The receiving of faulty messages about the world around them causes persons with autism to ignore or misinterpret speech and gesture, which adversely affects their ability to communicate. Because of these missing links in understanding, persons with autism appear to be withdrawn and seem to live in an isolated world of their own. Moreover, the frustration caused by the inability to communicate often leads to disturbed behavior.

Many individuals with autism also have a narrow or focused attention span that has been termed stimulus over-selectivity. Basically, their attention is focused on only one, often irrelevant aspect of an object. For example, they may focus on the color of a utensil and ignore other aspects such as the shape. In this case, it may be difficult for a person with autism to discriminate between a fork and a spoon if he or she attends only to the color. Since attention is the first stage in processing information, failure to attend to the relevant aspects of an object or person may limit one's ability to learn about objects and people in one's environment.
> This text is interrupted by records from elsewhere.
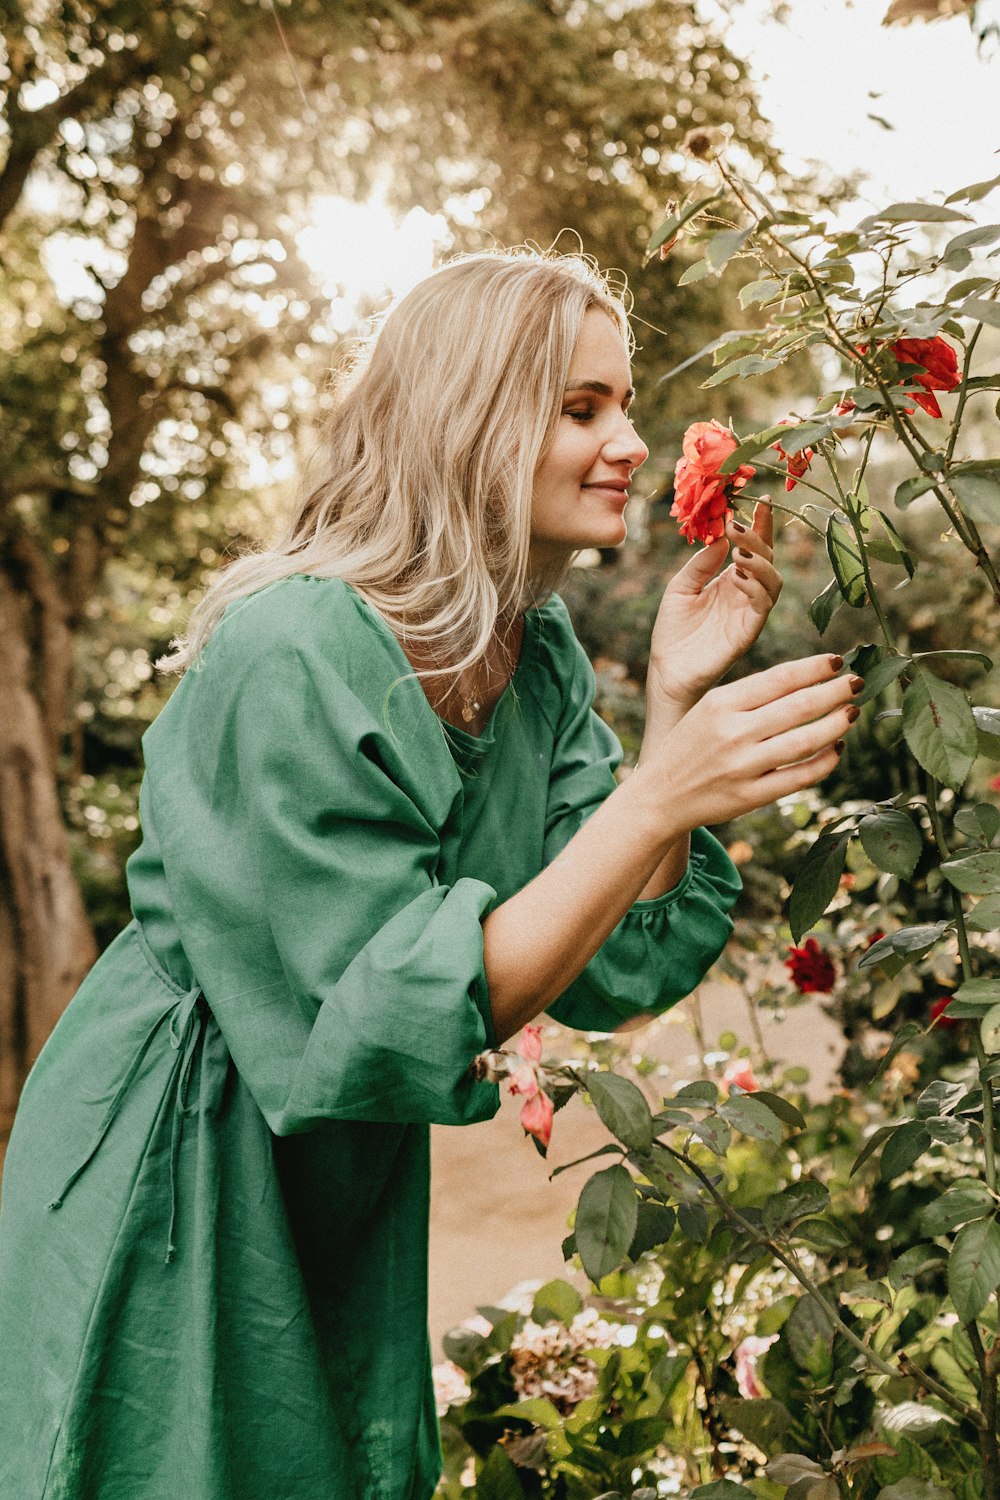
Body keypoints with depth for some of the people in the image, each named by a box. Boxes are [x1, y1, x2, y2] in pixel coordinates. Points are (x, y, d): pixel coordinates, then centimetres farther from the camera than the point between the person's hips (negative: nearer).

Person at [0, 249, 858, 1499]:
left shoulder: (538, 648, -4)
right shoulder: (290, 660, -28)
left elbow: (615, 964, -7)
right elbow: (401, 1016, -29)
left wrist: (677, 700, -16)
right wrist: (662, 798, -34)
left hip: (349, 1180, 7)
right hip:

Stimulus over-selectivity is an important working concept for criminal justice professionals and others who are trying to initiate a conversation with a person with autism. For most people, it takes a short period of time, less than a second or two, to redirect attention from one stimulus to another in the environment. In contrast, individuals with autism continue to attend to a stimulus even when prompted for redirection, and they may take three to five seconds or longer to shift their attention. Many persons with autism have difficulty directing their attention to changes in their surroundings. By the time they do shift their attention, they lose information regarding context and content. An inability to shift attention in a timely manner may result in their not hearing the first sentence or two that someone else might say. For example, if a person with autism is focusing on an object of any kind and a police officer asks her or him a question, it may take a few seconds before she or he can redirect attention and listen to the officer. As a result, the person has difficulty understanding the officer because she or he did not attend to the first few sentences. This is why an interviewing officer may need to repeat the first two sentences of the conversation when speaking with a person with autism.